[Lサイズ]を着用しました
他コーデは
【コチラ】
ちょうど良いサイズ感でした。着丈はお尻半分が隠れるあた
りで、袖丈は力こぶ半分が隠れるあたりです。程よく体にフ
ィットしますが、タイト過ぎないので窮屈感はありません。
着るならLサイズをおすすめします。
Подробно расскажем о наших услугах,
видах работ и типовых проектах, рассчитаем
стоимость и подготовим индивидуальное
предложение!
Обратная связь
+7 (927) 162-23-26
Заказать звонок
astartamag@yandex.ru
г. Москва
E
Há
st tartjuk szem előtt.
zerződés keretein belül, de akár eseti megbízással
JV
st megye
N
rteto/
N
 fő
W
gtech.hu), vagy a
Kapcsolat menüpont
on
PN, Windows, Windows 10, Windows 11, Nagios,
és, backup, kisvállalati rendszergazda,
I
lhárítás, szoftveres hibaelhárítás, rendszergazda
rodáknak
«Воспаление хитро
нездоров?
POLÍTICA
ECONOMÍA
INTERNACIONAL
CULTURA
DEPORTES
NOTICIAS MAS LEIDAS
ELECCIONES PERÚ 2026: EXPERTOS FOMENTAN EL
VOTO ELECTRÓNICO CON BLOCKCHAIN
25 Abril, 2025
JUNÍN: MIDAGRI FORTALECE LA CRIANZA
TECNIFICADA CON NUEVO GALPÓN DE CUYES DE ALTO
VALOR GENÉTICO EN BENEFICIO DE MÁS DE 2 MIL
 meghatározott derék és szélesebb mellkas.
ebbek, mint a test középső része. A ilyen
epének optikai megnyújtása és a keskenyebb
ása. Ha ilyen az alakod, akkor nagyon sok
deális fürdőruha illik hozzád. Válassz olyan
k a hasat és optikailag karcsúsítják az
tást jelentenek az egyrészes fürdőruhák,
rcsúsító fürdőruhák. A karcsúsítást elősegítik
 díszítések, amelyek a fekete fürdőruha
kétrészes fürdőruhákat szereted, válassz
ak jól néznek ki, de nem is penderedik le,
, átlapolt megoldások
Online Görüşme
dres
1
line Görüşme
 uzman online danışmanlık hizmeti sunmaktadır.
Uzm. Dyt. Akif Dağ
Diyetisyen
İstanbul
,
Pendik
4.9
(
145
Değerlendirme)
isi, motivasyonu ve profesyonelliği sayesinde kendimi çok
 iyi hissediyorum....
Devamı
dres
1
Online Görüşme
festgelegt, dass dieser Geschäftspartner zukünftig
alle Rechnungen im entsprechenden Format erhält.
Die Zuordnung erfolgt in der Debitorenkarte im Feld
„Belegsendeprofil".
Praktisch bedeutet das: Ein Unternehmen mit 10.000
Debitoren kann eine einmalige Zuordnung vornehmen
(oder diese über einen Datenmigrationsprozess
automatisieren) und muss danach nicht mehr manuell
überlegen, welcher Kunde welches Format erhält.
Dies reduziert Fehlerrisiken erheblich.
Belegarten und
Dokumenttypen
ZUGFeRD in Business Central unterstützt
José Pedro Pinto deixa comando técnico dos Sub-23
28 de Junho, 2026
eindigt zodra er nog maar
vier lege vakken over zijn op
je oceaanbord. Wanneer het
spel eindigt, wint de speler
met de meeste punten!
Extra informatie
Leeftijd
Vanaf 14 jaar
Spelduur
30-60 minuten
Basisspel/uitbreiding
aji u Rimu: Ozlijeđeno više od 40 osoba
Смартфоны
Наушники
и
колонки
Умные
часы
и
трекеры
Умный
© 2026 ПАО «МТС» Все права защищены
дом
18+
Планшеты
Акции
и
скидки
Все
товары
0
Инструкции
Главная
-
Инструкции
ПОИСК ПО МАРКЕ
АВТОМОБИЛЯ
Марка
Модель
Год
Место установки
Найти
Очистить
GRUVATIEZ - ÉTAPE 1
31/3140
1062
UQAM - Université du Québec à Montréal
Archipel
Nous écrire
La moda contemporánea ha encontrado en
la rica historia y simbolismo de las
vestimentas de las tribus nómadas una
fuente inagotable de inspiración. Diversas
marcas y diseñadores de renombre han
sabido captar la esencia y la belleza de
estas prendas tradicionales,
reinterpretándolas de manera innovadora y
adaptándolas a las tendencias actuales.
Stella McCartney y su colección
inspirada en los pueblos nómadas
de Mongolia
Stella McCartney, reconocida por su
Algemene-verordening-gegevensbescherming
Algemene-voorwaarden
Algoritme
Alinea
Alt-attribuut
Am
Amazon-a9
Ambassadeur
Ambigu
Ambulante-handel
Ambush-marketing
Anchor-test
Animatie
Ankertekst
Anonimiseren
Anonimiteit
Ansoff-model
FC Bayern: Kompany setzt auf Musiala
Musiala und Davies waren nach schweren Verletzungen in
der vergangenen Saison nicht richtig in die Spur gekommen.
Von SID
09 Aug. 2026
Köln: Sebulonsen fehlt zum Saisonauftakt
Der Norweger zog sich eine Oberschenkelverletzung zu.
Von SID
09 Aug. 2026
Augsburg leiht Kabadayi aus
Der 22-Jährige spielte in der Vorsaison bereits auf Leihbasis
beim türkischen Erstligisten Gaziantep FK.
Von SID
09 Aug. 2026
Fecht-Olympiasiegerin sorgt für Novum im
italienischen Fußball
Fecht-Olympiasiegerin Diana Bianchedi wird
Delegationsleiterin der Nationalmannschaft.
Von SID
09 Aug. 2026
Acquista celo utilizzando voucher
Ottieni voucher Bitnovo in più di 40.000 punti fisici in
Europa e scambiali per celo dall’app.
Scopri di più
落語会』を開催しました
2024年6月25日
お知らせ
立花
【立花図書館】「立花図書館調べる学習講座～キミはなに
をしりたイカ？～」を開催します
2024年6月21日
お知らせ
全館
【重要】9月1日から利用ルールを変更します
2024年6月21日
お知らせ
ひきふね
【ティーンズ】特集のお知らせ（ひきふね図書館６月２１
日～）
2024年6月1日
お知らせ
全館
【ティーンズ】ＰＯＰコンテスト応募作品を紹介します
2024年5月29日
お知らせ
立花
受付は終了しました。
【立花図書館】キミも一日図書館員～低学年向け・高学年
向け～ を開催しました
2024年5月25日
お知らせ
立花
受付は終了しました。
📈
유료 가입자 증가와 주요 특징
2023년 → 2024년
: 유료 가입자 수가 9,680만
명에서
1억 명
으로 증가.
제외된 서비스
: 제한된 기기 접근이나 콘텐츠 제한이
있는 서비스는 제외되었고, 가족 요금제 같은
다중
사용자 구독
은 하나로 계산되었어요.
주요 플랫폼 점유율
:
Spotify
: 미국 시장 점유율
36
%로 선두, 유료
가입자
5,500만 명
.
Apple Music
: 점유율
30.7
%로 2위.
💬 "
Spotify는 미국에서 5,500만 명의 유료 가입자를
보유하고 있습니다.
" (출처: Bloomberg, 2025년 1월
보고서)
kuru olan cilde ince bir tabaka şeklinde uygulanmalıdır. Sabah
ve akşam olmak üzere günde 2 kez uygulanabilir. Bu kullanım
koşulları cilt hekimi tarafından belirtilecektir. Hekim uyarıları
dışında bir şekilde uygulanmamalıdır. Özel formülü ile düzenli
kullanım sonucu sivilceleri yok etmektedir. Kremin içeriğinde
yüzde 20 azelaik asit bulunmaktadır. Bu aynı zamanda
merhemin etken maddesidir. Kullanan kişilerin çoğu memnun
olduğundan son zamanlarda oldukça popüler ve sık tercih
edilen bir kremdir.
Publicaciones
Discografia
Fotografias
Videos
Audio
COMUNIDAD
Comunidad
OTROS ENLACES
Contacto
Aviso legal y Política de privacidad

* _Exercise goal_
Search the entries above for the string "立花図書館", and report each line where it occurs.

* _Worked solution_
【立花図書館】「立花図書館調べる学習講座～キミはなに
【立花図書館】キミも一日図書館員～低学年向け・高学年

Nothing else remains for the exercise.